When is a Contract Provision Unconscionable?

While two people generally have the freedom to enter into a contractual agreement with one another, there are some limits. One party cannot strike a bargain that takes advantage of their bargaining power that is so significantly unfair and unbalanced that it would be considered unconscionable. In that case, the court may decline to enforce the agreement.

An unconscionable contract is one that is unfair and oppressive to another party. The terms of the contract would suggest that one party had much more power in the formation and took advantage of it through these contract terms. This contract is so one-sided that requiring performance would be unjust. This is one example where a court would intervene to save someone from themselves when they have agreed to a lopsided contract. The person signing the contract may not always have a choice.

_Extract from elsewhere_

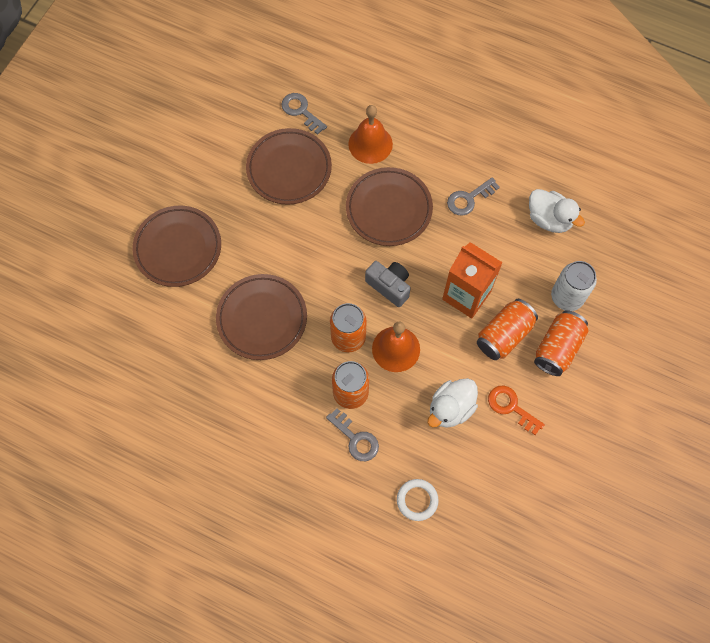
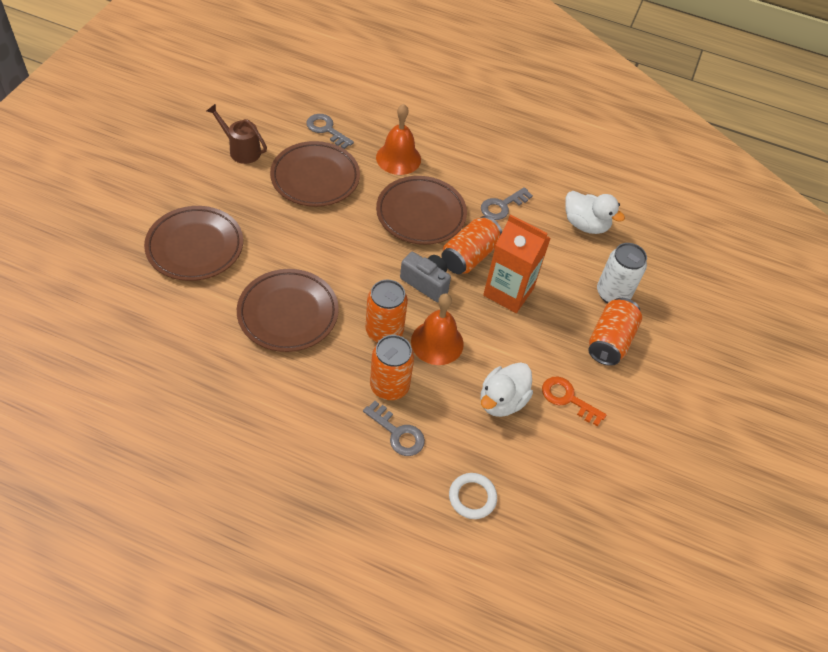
camera: 10 degrees left, 15 degrees down
(219, 137) = (241, 150): none -> brown watering can
(504, 335) = (552, 329): orange can -> orange can (469, 256)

Examples of Unenforceable Contracts

Here are some examples of contracts that may be considered unconscionable:

  • A waiver prior to undergoing surgery that requires the patient to waive their right to a malpractice lawsuit
  • Open-ended terms that allow one party to change the terms of the contract at will
  • Imposing egregious and unfair fees on a consumer as a condition of service

There is almost always some reason why parties have agreed to an unconscionable contract. In many cases, the agreement is forced onto the consumer, and they feel as if they do not have a choice. Businesses must be careful when drafting contracts because they may not be enforceable at all if the terms are too unfair.